Стоящие у врат | страница 31



Увидев меня, он неожиданно улыбнулся. Улыбка разом смягчила жесткость черт.

— Извините, доктор, — сказал он негромко. — Это все нервы. Перед премьерой у меня всегда так — лучше не попадаться. Могу и по физиономии заехать — просто так… — он вздохнул, нахмурился. — Сейчас пойду просить прощения… А эти господа откуда? — спросил Ландау, подбородком указывая на сидевших в коридоре и еще более понизив голос.

— Новый транспорт. В основном, из Франции, — ответил я. — Из Марселя.

— Да? Из Франции? — рассеянно повторил он. — А из России у нас никого нет, случайно? — он вдруг засмеялся. — Нет-нет, это я шучу… Из вещества того же, что и сон, мы созданы. Понимаете, доктор? И жизнь на сон похожа, и наша жизнь лишь сном окружена… Да. Понимаете? Шекспир неплохо соображал, какую бы пьесу он мог написать обо всем этом… Только вот — трагедию или комедию? Всего хорошего, доктор… — он заглянул через мое плечо в кабинет. — Всего хорошего, госпожа Бротман! — и быстрой, подпрыгивающей походкой, вышел из медицинского блока.

Я проводил его взглядом, затем посмотрел на группу новеньких. Трое смотрели на входную дверь, только что захлопнувшуюся за странным типом. И только одного, уже известного мне господина Леви, столь невнятно предупрежденного марсельским комиссаром полиции о перемене в судьбе, похоже, нисколько не интересовал Макс Ландау. Он смотрел на меня, и в глазах его читалось желание вернуться к разговору, прерванному полицейским. Я спешно вернулся в кабинет и плотно прикрыл дверь. Мы возобновили удручающе однообразный осмотр, ход которого был прекращен бурным вторжением. Еще через четыре часа, когда на улице стояла уже глубокая ночь, все, наконец-то закончилось.

— Луиза, — сказал я, — вы меня действительно выручили. Не знаю, удалось бы мне справиться с нынешним нашествием. Как я могу вам выразить свою благодарность? — эти слова в наших обстоятельствах звучали по меньшей мере горькой иронией — если не издевкой.

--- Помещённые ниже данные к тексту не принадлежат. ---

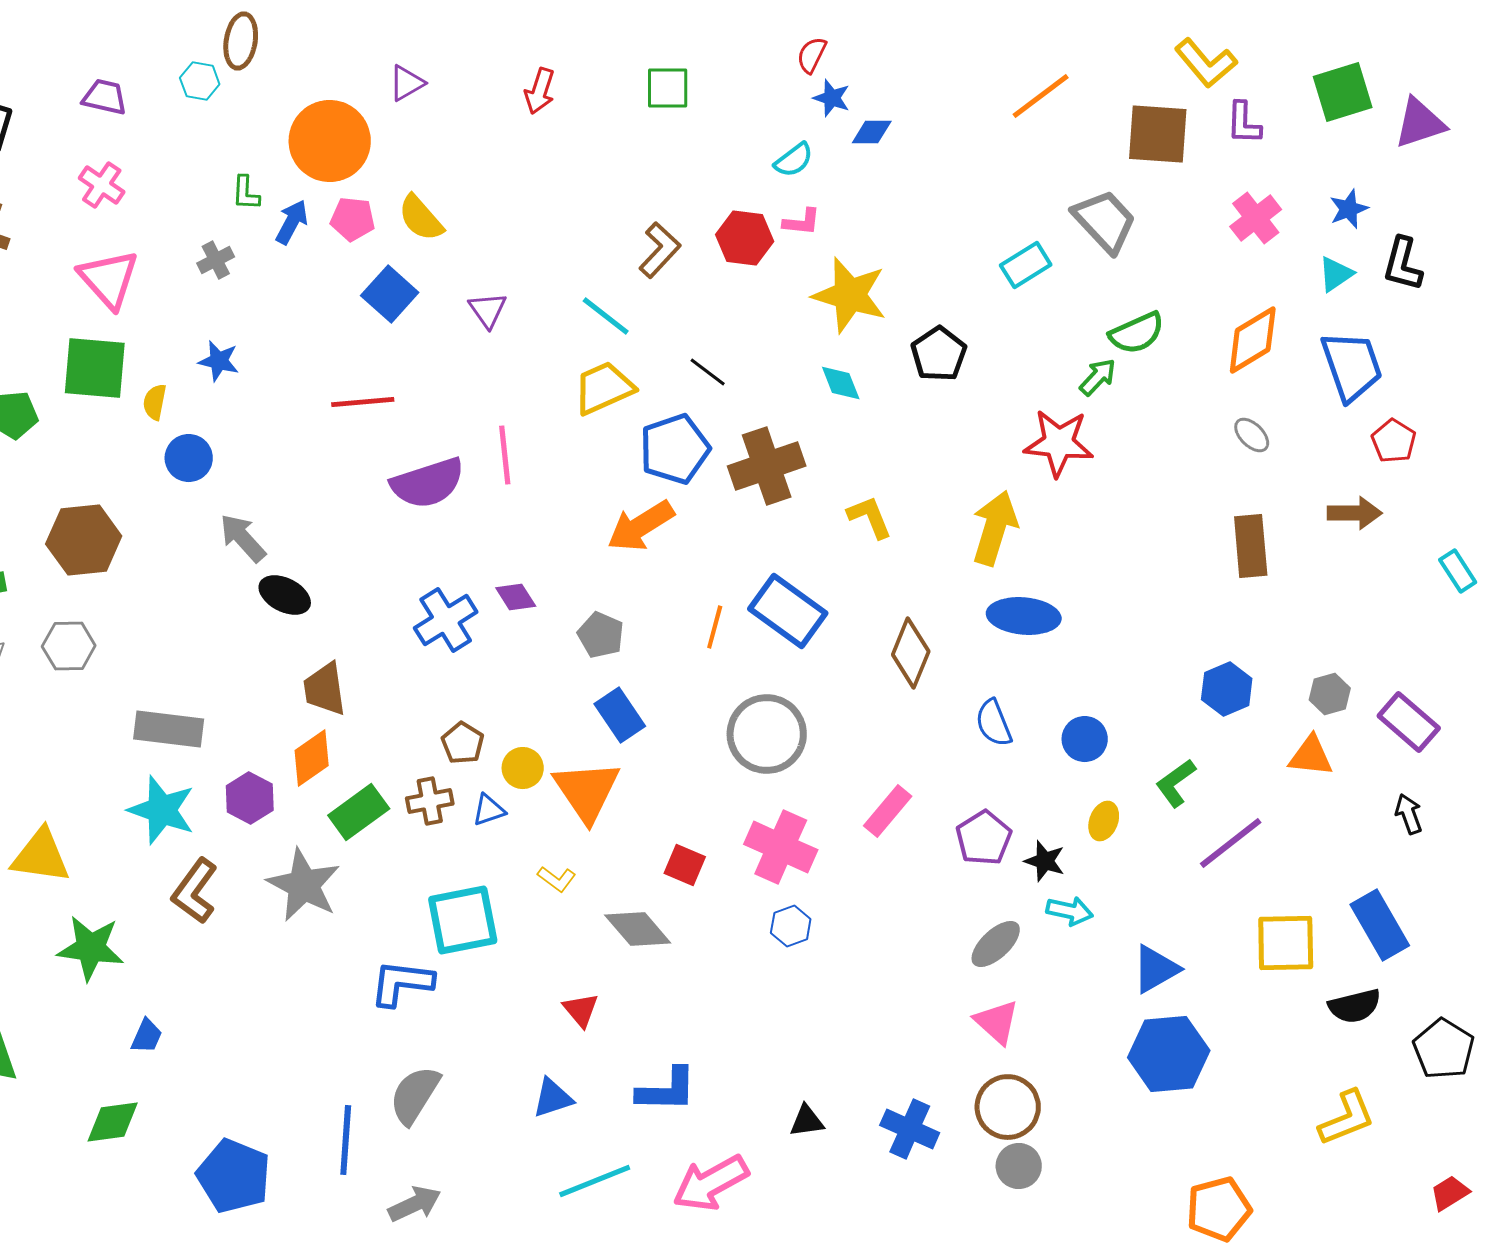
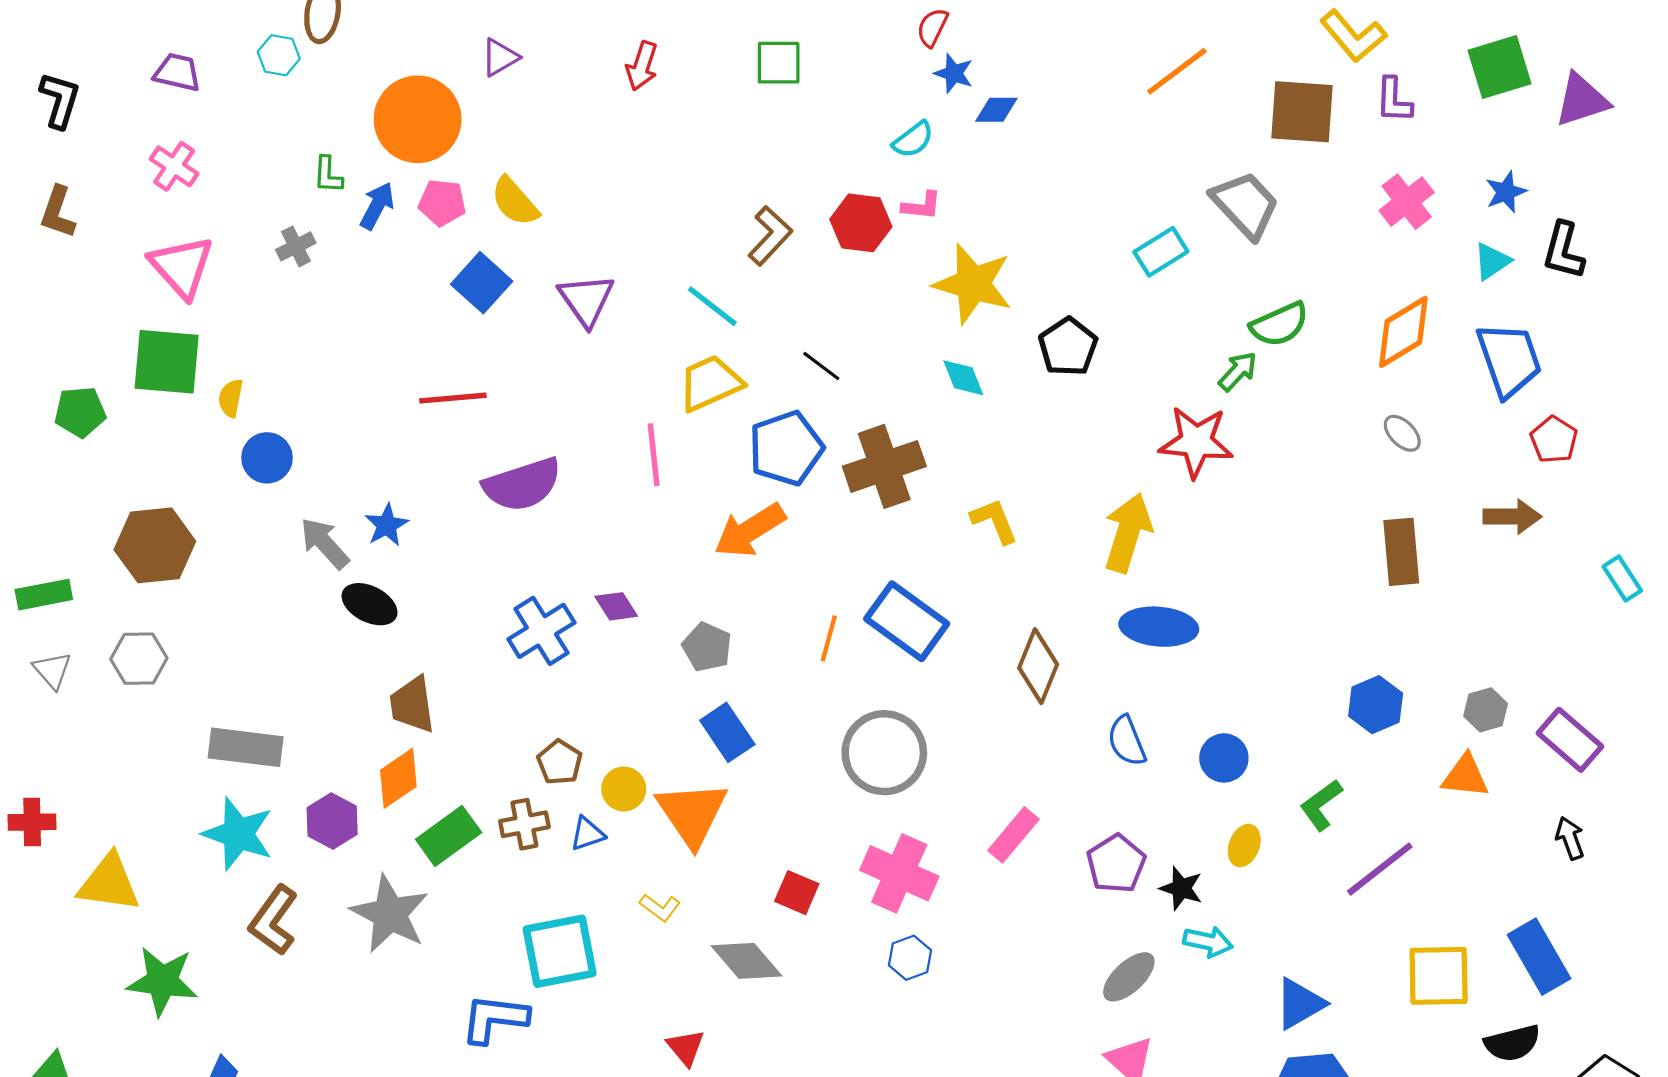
purple triangle: (488, 310) -> (586, 300), size x1.4
blue star: (219, 361) -> (387, 525), moved, turned 30
pink line: (505, 455) -> (654, 455), moved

Фарфоровое лицо медсестры тронула легкая улыбка, у глаз собрались тонкие морщинки, похожие на трещинки.

— Это не так трудно сделать, — сказала она. — Пригласите меня в театр, доктор Вайсфельд. Сегодня. На премьеру «Венецианского купца».

И я вспомнил, что приглашен на спектакль самим постановщиком.

— Кстати, — сказала госпожа Бротман. — Входной билет стоит десять бон. Вы ведь давно не получали боны.

Расчетные боны Брокенвальда представляли собою прямоугольные листки не очень плотной бумаги, достоинством пять, десять и двадцать условных марок, «геттомарок», как они назывались. Причудливым образом в орнаменте сочетались имперский орел, свастика и шестиконечная звезда. Листки были заверены печатью комендатуры и факсимиле коменданта. Их получали только работающие заключенные. За десять геттомарок можно было купить дополнительный паек в одном из трех специальных продовольственных пунктов или выпить суррогатный кофе в единственном кафе, находившемся на улице короля Фридриха.